This device is a composite transdermal microneedle patch comprising a microneedle array and embedded microgel particles. The microparticles are made from three types of monomers – one provides glucose-responsive volume change, one for stabilizing native glucagon, and one for facilitating glucagon encapsulation. After the microneedle patch is applied, the microneedles penetrate the skin, swell quickly in the interstitial fluid, and enable the microgels in contact with the fluid and glucose. The microgels shrink at low glucose levels squeezing the encapsulated glucagon out, which then diffuses out of the needles to the blood circulation and to the liver thereby increasing blood glucose levels. The entire process automatically proceeds without external intervention of patients or care givers. Using the invented microgel system, the glucagon can maintain native structure and bioactivity at body temperature and under the conditions of making microneedle array.
OPPORTUNITY Diabetes is a group of metabolic diseases characterized by hyperglycemia that affects 422 million people worldwide. Insulin-dependent diabetic patients require daily multiple injections of exogenous insulin to combat hyperglycemia and achieve glycemic targets. However, over-estimation of daily insulin requirements and administration of excess insulin can lead to acute hypoglycemia, a life-threatening complication of insulin therapy. Such emergency/rescue injections still require significant patient intervention, which can be challenging for patient populations that suffer from hypoglycemia-unawareness, nocturnal hypoglycemia, and patients who rely on caregivers or parents for treatment. Thus, there is a clear need for hypoglycemia-triggered automated delivery of glucagon to decreased frequency and risk of hypoglycemia.
COMPETITIVE ADVANTAGE
- Process is entirely automatic – no external intervention required, either by patient or caregivers.

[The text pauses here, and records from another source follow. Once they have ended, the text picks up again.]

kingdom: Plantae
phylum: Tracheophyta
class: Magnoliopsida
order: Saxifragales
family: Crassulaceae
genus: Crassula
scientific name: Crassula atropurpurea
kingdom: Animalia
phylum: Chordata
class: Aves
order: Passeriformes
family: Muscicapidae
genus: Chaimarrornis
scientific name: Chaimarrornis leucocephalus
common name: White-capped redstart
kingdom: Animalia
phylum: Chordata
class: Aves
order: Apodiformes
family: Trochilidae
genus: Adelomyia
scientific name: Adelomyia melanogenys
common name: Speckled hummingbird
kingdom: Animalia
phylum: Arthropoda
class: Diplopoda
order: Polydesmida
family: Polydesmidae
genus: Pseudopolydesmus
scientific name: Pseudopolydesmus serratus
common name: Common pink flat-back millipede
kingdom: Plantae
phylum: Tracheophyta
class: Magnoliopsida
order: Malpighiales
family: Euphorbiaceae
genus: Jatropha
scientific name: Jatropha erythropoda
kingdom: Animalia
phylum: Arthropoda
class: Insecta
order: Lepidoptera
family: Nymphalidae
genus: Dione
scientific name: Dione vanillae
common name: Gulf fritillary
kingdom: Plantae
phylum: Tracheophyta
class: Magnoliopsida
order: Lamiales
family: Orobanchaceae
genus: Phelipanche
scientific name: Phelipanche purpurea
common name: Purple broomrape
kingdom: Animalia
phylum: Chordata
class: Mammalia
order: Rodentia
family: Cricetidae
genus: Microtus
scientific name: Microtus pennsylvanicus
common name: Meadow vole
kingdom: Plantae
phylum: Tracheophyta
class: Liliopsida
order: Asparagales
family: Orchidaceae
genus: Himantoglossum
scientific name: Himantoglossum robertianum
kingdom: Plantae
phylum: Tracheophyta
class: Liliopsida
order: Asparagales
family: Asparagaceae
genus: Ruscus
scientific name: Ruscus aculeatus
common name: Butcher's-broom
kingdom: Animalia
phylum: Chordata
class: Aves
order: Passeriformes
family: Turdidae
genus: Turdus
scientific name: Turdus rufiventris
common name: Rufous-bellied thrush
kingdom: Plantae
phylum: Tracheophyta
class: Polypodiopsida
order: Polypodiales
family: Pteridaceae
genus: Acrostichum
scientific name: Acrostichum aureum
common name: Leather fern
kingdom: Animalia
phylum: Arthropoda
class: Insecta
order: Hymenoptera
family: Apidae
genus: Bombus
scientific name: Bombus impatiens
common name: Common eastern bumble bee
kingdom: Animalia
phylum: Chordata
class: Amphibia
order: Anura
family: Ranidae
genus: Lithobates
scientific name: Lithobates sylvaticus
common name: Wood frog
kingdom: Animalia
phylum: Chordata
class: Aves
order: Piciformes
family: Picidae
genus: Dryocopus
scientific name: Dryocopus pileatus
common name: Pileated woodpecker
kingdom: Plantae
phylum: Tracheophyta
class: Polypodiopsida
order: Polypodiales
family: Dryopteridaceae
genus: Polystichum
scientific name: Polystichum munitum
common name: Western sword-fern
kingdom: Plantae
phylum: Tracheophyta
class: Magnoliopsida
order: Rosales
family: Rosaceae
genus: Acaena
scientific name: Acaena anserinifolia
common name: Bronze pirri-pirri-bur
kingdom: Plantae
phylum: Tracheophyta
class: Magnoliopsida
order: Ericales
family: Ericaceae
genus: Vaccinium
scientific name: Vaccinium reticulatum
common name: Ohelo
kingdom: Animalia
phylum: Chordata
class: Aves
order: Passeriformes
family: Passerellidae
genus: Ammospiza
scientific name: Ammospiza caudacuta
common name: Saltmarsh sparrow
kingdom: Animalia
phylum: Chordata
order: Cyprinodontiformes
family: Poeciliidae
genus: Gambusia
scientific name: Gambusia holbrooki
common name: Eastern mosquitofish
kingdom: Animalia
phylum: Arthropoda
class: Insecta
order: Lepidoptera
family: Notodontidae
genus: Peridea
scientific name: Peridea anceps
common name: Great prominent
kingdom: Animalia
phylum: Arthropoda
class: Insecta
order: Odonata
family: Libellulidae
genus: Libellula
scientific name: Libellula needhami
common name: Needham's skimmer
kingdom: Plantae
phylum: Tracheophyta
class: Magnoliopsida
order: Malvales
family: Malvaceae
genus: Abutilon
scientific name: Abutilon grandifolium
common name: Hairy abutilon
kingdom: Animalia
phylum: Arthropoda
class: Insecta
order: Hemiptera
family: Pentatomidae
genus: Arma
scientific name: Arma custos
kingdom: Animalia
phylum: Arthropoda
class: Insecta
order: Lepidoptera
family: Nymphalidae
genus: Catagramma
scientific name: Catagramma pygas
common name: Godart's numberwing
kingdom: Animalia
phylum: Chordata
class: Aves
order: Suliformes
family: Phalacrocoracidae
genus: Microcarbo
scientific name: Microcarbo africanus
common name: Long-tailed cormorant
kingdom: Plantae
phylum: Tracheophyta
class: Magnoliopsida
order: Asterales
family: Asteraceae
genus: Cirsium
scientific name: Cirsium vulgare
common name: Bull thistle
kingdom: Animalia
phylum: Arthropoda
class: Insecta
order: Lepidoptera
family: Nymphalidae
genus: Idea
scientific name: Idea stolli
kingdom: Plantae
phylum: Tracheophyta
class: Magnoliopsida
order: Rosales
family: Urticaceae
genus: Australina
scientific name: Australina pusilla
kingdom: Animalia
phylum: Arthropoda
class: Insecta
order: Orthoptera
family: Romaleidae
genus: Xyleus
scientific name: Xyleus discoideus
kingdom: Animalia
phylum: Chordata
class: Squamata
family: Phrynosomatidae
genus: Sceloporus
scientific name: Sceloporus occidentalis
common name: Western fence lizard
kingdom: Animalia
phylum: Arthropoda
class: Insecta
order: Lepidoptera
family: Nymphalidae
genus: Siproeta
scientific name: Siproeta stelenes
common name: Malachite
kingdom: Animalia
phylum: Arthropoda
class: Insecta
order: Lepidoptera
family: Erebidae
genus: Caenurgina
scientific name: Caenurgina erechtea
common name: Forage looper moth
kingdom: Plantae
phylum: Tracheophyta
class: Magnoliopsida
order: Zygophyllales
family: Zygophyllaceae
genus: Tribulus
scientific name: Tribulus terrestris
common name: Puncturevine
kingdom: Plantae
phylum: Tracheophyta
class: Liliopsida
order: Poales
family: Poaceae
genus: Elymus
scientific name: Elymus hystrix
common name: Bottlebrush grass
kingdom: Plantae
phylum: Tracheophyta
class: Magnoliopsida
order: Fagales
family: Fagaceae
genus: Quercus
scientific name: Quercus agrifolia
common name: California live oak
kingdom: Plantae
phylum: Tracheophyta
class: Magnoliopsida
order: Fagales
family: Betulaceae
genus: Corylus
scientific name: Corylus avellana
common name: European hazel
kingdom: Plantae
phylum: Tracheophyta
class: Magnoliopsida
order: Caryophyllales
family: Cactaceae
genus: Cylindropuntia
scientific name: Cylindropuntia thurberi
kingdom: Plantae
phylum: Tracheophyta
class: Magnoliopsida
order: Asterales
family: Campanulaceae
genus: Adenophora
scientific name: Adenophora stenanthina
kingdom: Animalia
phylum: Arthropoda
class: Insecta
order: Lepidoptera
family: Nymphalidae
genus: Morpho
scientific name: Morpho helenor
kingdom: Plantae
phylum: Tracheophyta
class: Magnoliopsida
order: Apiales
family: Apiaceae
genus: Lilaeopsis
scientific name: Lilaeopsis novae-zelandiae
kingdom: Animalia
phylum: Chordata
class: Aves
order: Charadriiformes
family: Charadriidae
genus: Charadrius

- Simple and reliable – utilizing a reversal biochemical reaction; no complex mechanical nor electronic parts are needed.
- Extended time window of effectiveness - Ability to prevent hypoglycemia induced by excess insulin administration and fasting for 3 – 14 hours.
- Low cost – Made of inexpensive materials and fabrication process.
- Easy application and removal – The patch can be applied conveniently, e.g. before bed time or long distance driving to provide protection and can be removed when it is not needed.